Now we create a model and perform Ordinary Least Squares (OLS) Regression in R Programming language.

R

# Perform OLS regression with 'Temperature (C)' as the dependent model <- lm(`Temperature (C)` ~ Humidity, data = weather_data) # Summary of the regression model summary(model)

Output:

Call:
lm(formula = Temperature..C. ~ Humidity, data = weather_data)

Residuals:
Min 1Q Median 3Q Max
-52.415 -5.091 0.378 5.741 18.804

Coefficients:
Estimate Std. Error t value Pr(>|t|)
(Intercept) 34.6369 0.0927 373.7 <2e-16 ***
Humidity -30.8944 0.1219 -253.4 <2e-16 ***
---
Signif. codes: 0 ‘***’ 0.001 ‘**’ 0.01 ‘*’ 0.05 ‘.’ 0.1 ‘ ’ 1

Residual standard error: 7.4 on 96451 degrees of freedom
Multiple R-squared: 0.3997, Adjusted R-squared: 0.3997
F-statistic: 6.423e+04 on 1 and 96451 DF, p-value: < 2.2e-16

In this linear model, Humidity has a strong negative relationship with Temperature (C). The coefficient for Humidity is -30.8944, meaning for each unit increase in Humidity, the Temperature (C) decreases by about 30.89 units. The model explains approximately 39.97% of the variance in Temperature (C), and the results are highly statistically significant.

Step 4. Visualize the OLS model

Now we will visualize the Ordinary Least Squares (OLS) Regression model.

R

# Create scatter plot of 'Temperature (C)' against 'Humidity' with regression line ggplot(data = weather_data, aes(x = Humidity, y = `Temperature (C)`)) + geom_point() + # Add points for observed data geom_smooth(method = "lm", se = FALSE) + # Add regression line labs(x = "Humidity", y = "Temperature (C)") + # Labels for axes ggtitle("OLS Regression of Temperature vs Humidity") # Title for the plot

Output:

Ordinary Least Squares (OLS) Regression in R

The plot visually explain the linear relationship between Humidity and Temperature (C). Given the regression line’s negative slope, it visually confirms that higher humidity levels are associated with lower temperatures, as indicated by the regression model coefficients. This visualization helps in understanding the strength and direction of the relationship between the two variables.

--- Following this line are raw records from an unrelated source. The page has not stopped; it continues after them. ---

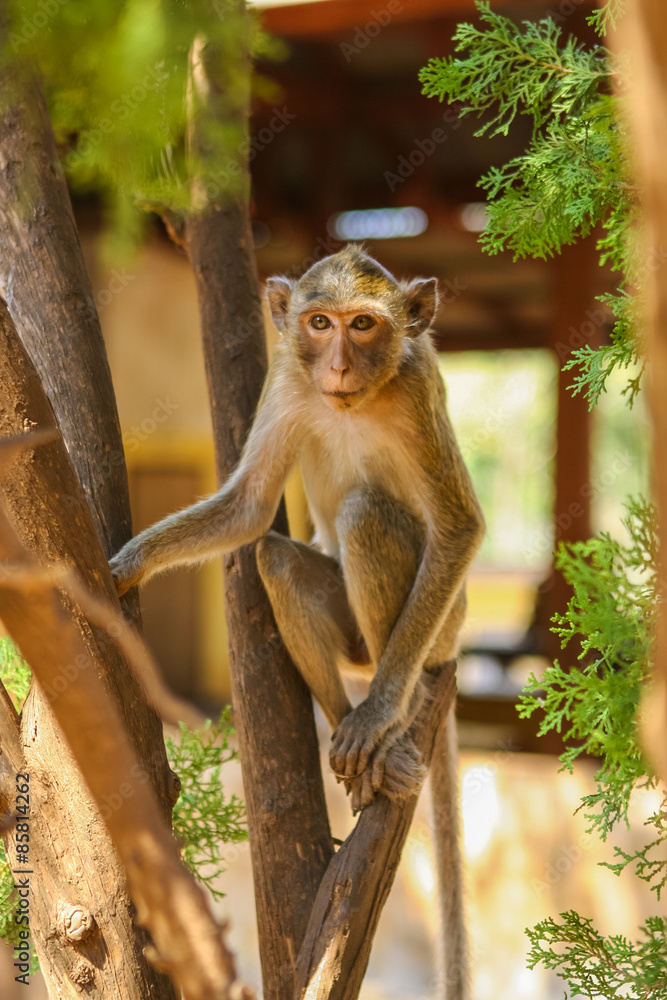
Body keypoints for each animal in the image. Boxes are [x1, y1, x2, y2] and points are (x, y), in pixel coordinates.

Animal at [110, 244, 484, 999]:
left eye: (363, 325)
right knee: (278, 560)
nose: (336, 365)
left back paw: (391, 719)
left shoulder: (418, 384)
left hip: (436, 626)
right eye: (319, 323)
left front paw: (380, 717)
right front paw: (129, 564)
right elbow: (250, 509)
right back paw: (349, 729)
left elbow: (459, 526)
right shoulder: (286, 379)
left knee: (365, 516)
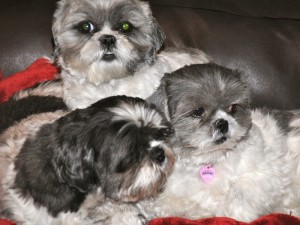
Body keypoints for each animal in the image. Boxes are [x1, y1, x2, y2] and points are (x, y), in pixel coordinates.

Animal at [134, 63, 300, 221]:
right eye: (198, 111)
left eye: (233, 107)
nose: (222, 123)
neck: (211, 159)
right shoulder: (171, 196)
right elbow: (169, 206)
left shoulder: (264, 176)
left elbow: (240, 199)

Importance of OLS Regression in Data Analysis

  1. Foundation of Statistical Modeling: OLS regression is a fundamental technique that forms the basis for many other statistical methods and machine learning algorithms.
  2. Simplicity and Interpretability: The method is straightforward to implement and the results are easy to interpret. Coefficients provide clear insights into the relationships between independent and dependent variables.
  3. Diagnostic Insights: OLS regression provides valuable diagnostic statistics, such as standard errors, t-values, p-values, and R-squared, which help assess model performance and predictor significance.
  4. Versatility: It can be applied to various fields, including economics, finance, healthcare, and social sciences, to understand and predict outcomes based on input data.
  5. Model Validation: The technique helps validate hypotheses and informs decision-making by quantifying the strength and direction of relationships between variables.

Conclusion

In the conclusion, Ordinary Least Squares (OLS) regression is a fundamental technique in machine learning for modeling relationships between variables. Despite its simplicity, users must be aware of assumptions and challenges like linearity and multicollinearity. While OLS is valuable for its interpretability, it’s important to supplement it with advanced methods when dealing with complex datasets or non-linear relationships.